▶ _Document section_
Turns 1–2: Write + run script
  → Navigate to Wikipedia and capture
  the main-page snapshot.

Turn 3: Write follow-up script
  → First attempt fails after guessing
  the wrong wrapper export name.

Turns 4–6: Read generated exports,
  rewrite with click() + pressKey(),
  and rerun the search sequence.

Turn 7: Final extraction.
  The Turing Award article states the
  first recipient was Alan Perlis.

The critical command is fill @1_11 "Turing Award" --submit. This single invocation fills the search box, submits the form, waits for the results page, and returns the snapshot — four operations in one step. The MCP-code agent still has to orchestrate these as separate wrapper calls (click(), typeText(), pressKey(), takeSnapshot()), and it spent extra turns confirming the generated export names before the sequence ran cleanly. Across the rerun, the task ranged from $0.132 to $0.316 (7–18 turns). This is Principle 4 (pre-computed aggregates) applied to actions: the tool does the multi-step work so the agent doesn’t have to.

▶ _Exercise tasks_
• 1. Answer these questions from the agent-run passage:
(a) According to Turn 7, who was the first recipient of the Turing Award?
(b) What caused the first attempt in Turn 3 to fail?
(c) What cost range did the task show across the rerun?
• 2. Reproduce the part of the agent-run passage starting with "Turn 7: Final" and going on through "doesn’t have to.".
• 3. Resume the agent-run passage from the point where it stops.
The material placed after the agent-run passage is unrelated to it.

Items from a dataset

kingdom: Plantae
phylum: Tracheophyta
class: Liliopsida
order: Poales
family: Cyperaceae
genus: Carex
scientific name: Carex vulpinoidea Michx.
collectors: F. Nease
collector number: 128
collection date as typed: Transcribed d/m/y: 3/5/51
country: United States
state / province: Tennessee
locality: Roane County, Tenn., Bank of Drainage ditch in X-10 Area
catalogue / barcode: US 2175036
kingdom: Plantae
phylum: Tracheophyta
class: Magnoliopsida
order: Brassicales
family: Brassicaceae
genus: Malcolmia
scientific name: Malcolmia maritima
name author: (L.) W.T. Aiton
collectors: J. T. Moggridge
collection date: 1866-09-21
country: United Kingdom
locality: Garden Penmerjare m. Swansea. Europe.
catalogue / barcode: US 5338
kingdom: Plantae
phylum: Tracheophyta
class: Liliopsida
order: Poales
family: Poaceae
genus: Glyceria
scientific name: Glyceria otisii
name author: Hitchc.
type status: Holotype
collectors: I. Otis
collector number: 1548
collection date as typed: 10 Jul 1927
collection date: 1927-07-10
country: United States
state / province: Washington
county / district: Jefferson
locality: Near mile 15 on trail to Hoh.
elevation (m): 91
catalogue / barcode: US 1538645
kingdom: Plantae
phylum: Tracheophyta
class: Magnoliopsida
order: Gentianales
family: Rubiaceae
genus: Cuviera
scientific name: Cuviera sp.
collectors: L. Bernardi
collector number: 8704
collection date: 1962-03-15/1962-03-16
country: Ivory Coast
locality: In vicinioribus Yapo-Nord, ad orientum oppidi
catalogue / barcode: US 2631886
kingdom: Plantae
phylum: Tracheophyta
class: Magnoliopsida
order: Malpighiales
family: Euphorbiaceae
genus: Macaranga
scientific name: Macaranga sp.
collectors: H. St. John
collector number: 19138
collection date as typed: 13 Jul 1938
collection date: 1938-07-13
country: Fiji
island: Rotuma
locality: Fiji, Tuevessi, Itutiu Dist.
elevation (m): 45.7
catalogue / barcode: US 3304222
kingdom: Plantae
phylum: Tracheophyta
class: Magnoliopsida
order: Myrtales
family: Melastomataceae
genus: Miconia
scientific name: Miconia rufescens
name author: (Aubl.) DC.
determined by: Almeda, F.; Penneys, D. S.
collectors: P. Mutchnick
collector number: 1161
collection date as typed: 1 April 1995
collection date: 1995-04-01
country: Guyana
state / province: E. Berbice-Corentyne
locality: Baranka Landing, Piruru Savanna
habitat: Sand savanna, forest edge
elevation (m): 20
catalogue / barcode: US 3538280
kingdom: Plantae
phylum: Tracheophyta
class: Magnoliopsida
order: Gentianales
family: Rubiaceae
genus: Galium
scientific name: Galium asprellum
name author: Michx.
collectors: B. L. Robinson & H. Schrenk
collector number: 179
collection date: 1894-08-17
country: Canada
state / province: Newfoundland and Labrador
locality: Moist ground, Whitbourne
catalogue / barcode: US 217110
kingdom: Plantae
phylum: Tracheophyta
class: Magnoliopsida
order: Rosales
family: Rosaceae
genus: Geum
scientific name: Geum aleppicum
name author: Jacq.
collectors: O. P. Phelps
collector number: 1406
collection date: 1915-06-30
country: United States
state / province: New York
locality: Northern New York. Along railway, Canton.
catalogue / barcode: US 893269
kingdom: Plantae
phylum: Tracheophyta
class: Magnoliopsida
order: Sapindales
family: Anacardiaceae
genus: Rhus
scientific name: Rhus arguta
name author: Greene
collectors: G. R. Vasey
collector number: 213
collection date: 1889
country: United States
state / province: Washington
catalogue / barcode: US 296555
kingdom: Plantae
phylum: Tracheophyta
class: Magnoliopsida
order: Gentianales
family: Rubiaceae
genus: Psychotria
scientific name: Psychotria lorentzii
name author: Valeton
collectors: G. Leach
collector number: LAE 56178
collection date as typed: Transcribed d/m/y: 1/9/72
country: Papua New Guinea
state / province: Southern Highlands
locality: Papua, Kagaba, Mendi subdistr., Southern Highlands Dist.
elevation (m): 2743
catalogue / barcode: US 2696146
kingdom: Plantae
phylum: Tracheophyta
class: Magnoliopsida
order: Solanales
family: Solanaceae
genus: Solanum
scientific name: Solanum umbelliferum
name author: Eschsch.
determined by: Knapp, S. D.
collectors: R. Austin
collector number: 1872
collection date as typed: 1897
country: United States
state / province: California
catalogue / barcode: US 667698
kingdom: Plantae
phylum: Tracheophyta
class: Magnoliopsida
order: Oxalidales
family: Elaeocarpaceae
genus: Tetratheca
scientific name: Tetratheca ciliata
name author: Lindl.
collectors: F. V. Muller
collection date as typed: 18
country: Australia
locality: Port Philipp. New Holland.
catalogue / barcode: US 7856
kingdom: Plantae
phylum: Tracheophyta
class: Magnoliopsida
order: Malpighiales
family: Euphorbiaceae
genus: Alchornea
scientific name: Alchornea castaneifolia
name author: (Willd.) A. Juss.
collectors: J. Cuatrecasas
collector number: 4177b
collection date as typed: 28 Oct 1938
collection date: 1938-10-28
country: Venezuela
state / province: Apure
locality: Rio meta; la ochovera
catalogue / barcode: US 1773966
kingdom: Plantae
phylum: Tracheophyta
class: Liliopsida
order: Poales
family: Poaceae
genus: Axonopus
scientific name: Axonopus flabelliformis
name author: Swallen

▶ _Response list_
• 1.
(a) Alan Perlis.
(b) It guessed the wrong wrapper export name.
(c) From $0.132 to $0.316.

• 2.
Turn 7: Final extraction.
  The Turing Award article states the
  first recipient was Alan Perlis.

The critical command is fill @1_11 "Turing Award" --submit. This single invocation fills the search box, submits the form, waits for the results page, and returns the snapshot — four operations in one step. The MCP-code agent still has to orchestrate these as separate wrapper calls (click(), typeText(), pressKey(), takeSnapshot()), and it spent extra turns confirming the generated export names before the sequence ran cleanly. Across the rerun, the task ranged from $0.132 to $0.316 (7–18 turns). This is Principle 4 (pre-computed aggregates) applied to actions: the tool does the multi-step work so the agent doesn’t have to.

• 3.
Case C: Query filtering eliminates the snapshot–search cycle

wikipedia_infobox_hop — Find the developer of Python from its infobox, then follow the link and report when the Python Software Foundation was founded.

Call 1:
$ chrome-devtools-axi navigate --url <url>
→ error: "Unknown command: navigate"
   help[1]: Run `--help` to see commands

Call 2: --help

Call 3:
$ chrome-devtools-axi open \
    "<python-wiki-url>" \
    --query "stable release developer"
→ Navigate + filter snapshot to
   matching lines. Agent sees
   developer and relevant links.

Call 4:
$ chrome-devtools-axi click @1_161 \
    --query "founded formed"
→ Click PSF link + search result
   page in one command. Found
   "June 2001". Done.
Call 1: --help
  → Discover available commands.

Call 2: open + wait 2000 + snapshot
  → Full snapshot of Python page.
  Agent manually scans for infobox.

Call 3: click + wait 2000 + snapshot
  → Click link. Wait for load.
  Take full snapshot of new page.

Call 4: get url
  → Verify navigation succeeded.

Call 5: find text "Python Software
  Foundation" click + wait + get url
  → Retry click with text match.

Call 6: eval document.querySelector
  → DOM query to extract link URL.

Call 7: open + wait 2000 + snapshot
  → Navigate to PSF page. Full
  snapshot. Manual scan. Done.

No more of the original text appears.